Let $W=\{ u \in L^2(0,T;V) : u_t \in L^2(0,T;V)\}$ where $V$ is a Hilbert space in the Gelfand triple $V \subset H \subset V^*$ and $u_t$ is the weak time derivative.
Is it true that $C^\infty([0,T];V)$ is dense in $W$?
I would like a reference to this fact please??
$\newcommand{\R}{\mathbb{R}}$Yes. The approximating argument that you use in the usual case of $C^\infty(0, T;\mathbb{R})\subset W^1(0, T;\mathbb{R})$ (that is, convolution against a mollifying family) works verbatim here. For the details you may look in Evans's book on PDEs (chapter on Sobolev spaces, look in the last paragraph "Spaces involving time"), or in Chapter 6 of Hunter's book.

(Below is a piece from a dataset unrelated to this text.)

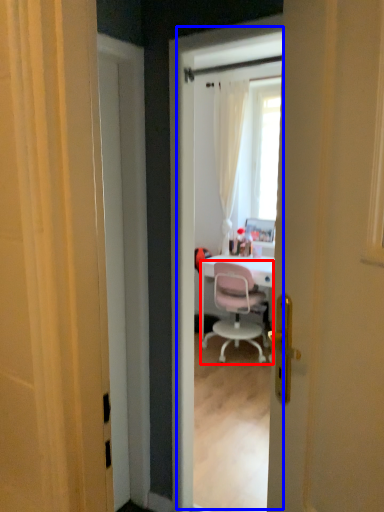
Question: Among these objects, which one is nearest to the camera, chair (highlighted by a red box) or screen door (highlighted by a blue box)?

Choices:
 (A) chair
 (B) screen door

Answer: (B)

EDIT. Since you are asking, I'll write down some idea related to what I have in mind. Let us assume that $u\in L^2(\mathbb{R}; V)$ and that its weak derivative $u_t$ is in the same space. By this I mean that $$\int_{\R}u_t(x)\phi(x)\, dx= -\int_{\R}u(x)\phi_t(x)\, dx, \qquad \forall \phi\in C^{\infty}_c(\R;\R).$$ We take a mollifying family $\phi_\epsilon\in C^\infty_c(\R;\R)$. The convolution $$u_\epsilon=u\star \phi_\epsilon(x)=\int_\R u(y)\phi_\epsilon(x-y)\, dy$$ is smooth and it converges to $u$ in $L^2(\R;V)$ sense as $\epsilon\to 0$. Moreover, we have for its first derivative that $$\frac{d}{dx}u_\epsilon= u_t\star \phi_\epsilon (x), $$ so that this derivative converges to $u_t$. All in all we have proved that $u_\epsilon \to u$ in $W^1(\R;V)$ sense.

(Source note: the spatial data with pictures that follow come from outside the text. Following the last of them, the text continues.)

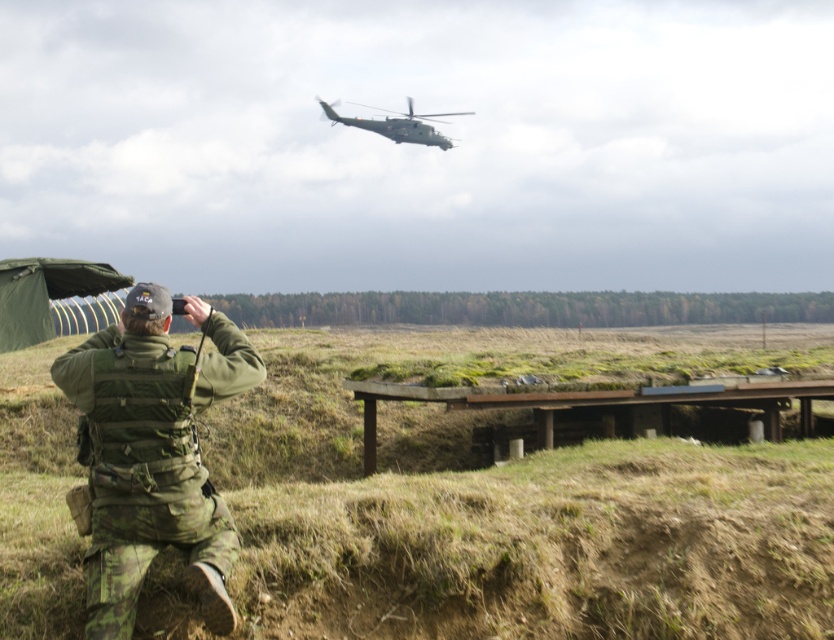
Which is more to the left, green camouflage field at lower left or green matte helicopter at upper center?

green matte helicopter at upper center is more to the left.

Identify the location of green camouflage field at lower left. (521, 499).

Does point (576, 512) come in front of point (398, 116)?

Yes, it is in front of point (398, 116).

Where is `green camouflage field at lower left`? The image size is (834, 640). green camouflage field at lower left is located at coordinates (521, 499).

Is green camouflage field at lower left taller than camouflage fabric uniform at lower left?

Yes.

Between green camouflage field at lower left and camouflage fabric uniform at lower left, which one appears on the right side from the viewer's perspective?

green camouflage field at lower left

Is point (644, 497) in front of point (138, 332)?

No, (644, 497) is further to viewer.

Locate an element on the screen. This screenshot has width=834, height=640. green camouflage field at lower left is located at coordinates (521, 499).

Does camouflage fabric uniform at lower left have a greater height compared to green matte helicopter at upper center?

No, camouflage fabric uniform at lower left is not taller than green matte helicopter at upper center.

Can you confirm if camouflage fabric uniform at lower left is smaller than green matte helicopter at upper center?

Correct, camouflage fabric uniform at lower left occupies less space than green matte helicopter at upper center.

Who is more distant from viewer, (219, 499) or (409, 100)?

Positioned behind is point (409, 100).

Locate an element on the screen. This screenshot has height=640, width=834. camouflage fabric uniform at lower left is located at coordinates (153, 452).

This is the core of the argument. The rest is fiddling with the support, so that the approximating family is compactly supported. Later you will have to do some other technicality to include the time boundary, that is, to deal with the $L^2(0, T; V)$ case. (Here we have dealt with $L^2(\R;V)$.)
Anyway, as you can see, you do not really need any information on the Banach space $V$. This exactly same proof works in the case $V=\R$ as well.